Today we have the situation that people look at C++, finds it overwhelming, looks at Rust, finds it difficult to get into, then looks at niche alternatives (Zig, D etc). With 3 major system level languages I think many devs will stop looking further when they have looked at the three major contenders and just pick the one they find easier to deal with.

This might be a good time to consider a D3 move.

July 21, 2022

On Thursday, 21 July 2022 at 08:15:56 UTC, Kagamin wrote:

>

On Wednesday, 20 July 2022 at 18:20:17 UTC, Ola Fosheim Grøstad wrote:

>

Can't blame them for not being focused and making a U-turn?

They had a mistake and fixed it, happens all the time.

No, they didn't make a mistake, it was designed as a JavaScript replacement. They had an experienced language designer, but put in so many mainstream requirements that he felt that the resulting language was watered down and "bland". Then internal demands for something Java-like (I think they used Dart for their Google Ads software) forced it in a more Java-like direction. There is really no other reason for Dart to exist today than Google's internal use and Flutter. It is a "me too" language with no real identity.

July 21, 2022

On Thursday, 21 July 2022 at 11:06:37 UTC, Ola Fosheim Grøstad wrote:

>

No, they didn't make a mistake, it was designed as a JavaScript replacement.

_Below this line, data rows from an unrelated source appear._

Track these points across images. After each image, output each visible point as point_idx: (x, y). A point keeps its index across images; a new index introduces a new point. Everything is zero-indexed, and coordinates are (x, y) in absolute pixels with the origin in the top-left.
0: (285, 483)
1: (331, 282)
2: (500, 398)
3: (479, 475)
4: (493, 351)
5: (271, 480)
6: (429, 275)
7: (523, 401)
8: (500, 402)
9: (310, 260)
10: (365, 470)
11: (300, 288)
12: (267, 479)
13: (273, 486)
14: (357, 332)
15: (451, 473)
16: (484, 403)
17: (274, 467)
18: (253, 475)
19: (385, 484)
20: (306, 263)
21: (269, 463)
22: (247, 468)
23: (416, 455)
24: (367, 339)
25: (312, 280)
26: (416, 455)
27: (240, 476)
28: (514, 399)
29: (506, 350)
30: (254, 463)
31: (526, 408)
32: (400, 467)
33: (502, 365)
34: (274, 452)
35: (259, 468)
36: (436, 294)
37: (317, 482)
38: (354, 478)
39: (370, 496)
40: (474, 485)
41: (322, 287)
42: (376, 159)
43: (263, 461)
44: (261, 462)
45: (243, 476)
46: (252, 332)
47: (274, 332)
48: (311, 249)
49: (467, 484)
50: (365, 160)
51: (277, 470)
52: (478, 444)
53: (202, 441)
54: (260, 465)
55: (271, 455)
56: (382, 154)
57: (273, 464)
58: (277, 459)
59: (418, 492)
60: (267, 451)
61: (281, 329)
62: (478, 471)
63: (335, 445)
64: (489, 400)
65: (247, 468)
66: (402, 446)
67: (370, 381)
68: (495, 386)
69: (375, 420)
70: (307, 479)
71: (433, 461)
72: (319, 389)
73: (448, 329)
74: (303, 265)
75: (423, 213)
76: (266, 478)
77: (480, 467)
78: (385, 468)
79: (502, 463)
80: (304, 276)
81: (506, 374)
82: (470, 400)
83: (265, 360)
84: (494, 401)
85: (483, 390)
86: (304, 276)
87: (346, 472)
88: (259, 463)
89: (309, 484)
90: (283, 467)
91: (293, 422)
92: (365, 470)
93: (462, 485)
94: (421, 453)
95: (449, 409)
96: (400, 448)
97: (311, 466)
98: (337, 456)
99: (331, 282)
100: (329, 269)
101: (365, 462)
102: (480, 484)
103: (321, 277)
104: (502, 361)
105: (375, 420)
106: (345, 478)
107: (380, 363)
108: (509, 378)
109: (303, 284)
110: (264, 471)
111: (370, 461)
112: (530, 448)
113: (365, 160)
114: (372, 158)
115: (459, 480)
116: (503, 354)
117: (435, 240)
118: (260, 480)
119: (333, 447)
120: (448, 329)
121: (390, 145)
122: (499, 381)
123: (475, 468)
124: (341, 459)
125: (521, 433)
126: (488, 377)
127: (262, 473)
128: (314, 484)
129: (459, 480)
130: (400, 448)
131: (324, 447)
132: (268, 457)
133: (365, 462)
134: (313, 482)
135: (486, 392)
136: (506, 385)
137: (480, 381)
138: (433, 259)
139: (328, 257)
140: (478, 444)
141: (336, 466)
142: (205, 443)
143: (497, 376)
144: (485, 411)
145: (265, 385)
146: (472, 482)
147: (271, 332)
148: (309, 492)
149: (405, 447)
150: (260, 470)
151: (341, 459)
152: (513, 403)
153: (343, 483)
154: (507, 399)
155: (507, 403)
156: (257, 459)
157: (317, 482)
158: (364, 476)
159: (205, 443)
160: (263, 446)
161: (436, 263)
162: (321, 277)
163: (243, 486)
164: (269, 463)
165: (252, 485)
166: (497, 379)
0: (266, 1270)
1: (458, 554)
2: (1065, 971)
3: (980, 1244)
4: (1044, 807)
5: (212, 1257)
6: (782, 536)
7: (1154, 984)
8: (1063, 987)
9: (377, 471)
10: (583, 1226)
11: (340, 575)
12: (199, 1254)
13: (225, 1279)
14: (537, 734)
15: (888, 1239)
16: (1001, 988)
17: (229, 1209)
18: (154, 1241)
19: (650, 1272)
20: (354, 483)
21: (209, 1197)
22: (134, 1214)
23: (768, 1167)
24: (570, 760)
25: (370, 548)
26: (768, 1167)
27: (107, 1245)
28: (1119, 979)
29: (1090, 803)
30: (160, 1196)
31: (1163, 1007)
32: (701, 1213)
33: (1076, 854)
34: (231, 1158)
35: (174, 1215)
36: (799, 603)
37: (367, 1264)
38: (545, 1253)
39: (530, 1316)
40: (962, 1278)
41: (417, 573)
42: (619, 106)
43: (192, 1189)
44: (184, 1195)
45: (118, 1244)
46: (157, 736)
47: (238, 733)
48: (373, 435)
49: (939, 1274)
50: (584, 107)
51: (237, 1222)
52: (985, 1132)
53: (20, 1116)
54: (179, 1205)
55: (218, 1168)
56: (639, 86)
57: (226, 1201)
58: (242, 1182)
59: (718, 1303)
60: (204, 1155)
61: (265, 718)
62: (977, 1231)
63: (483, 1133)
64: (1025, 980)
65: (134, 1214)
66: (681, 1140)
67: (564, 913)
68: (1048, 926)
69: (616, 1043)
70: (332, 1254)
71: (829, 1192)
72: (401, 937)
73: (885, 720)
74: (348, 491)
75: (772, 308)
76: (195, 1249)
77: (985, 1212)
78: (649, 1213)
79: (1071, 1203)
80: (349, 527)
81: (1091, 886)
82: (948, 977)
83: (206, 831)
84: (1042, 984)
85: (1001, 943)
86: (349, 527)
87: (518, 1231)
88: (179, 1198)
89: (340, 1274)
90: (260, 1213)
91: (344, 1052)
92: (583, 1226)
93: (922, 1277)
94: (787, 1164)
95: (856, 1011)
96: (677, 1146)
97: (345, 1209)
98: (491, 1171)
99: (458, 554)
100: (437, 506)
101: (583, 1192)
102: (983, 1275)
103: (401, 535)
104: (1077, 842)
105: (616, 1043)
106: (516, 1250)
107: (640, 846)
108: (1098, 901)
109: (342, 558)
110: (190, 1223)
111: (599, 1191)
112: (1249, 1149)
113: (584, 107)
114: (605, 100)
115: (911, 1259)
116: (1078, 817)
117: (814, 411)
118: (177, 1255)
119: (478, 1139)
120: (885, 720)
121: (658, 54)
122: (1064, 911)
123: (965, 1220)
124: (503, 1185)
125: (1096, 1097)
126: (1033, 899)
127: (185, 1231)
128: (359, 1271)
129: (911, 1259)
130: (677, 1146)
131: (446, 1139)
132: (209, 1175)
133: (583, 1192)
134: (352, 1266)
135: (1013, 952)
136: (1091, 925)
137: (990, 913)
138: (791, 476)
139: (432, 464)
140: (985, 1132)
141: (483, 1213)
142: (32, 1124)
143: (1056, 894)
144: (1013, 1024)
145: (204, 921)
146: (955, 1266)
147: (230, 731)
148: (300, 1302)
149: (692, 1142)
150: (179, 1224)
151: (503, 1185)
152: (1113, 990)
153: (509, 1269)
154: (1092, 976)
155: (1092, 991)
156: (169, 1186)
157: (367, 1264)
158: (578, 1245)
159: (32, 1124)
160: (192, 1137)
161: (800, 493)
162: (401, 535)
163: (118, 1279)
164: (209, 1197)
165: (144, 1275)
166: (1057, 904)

My understanding is that it was designed as a language for webapps. Simply replacing JavaScript isn't much of a goal.

July 21, 2022

On Thursday, 21 July 2022 at 12:16:31 UTC, Kagamin wrote:

>

My understanding is that it was designed as a language for webapps. Simply replacing JavaScript isn't much of a goal.

The Dart VM JIT was supposed to go into the Chrome executable as a more performant VM JIT than the one for JavaScript, but it was dropped. The people who designed Dart also worked on StrongTalk, a faster SmallTalk variant, and that VM design was later turned into HotSpot for Java.
So the Dart designers had knowledge of how language design affects VM/JIT performance.

(Dart also compiles to JavaScript as a cross-platform feature, but that was not the original primary use case.)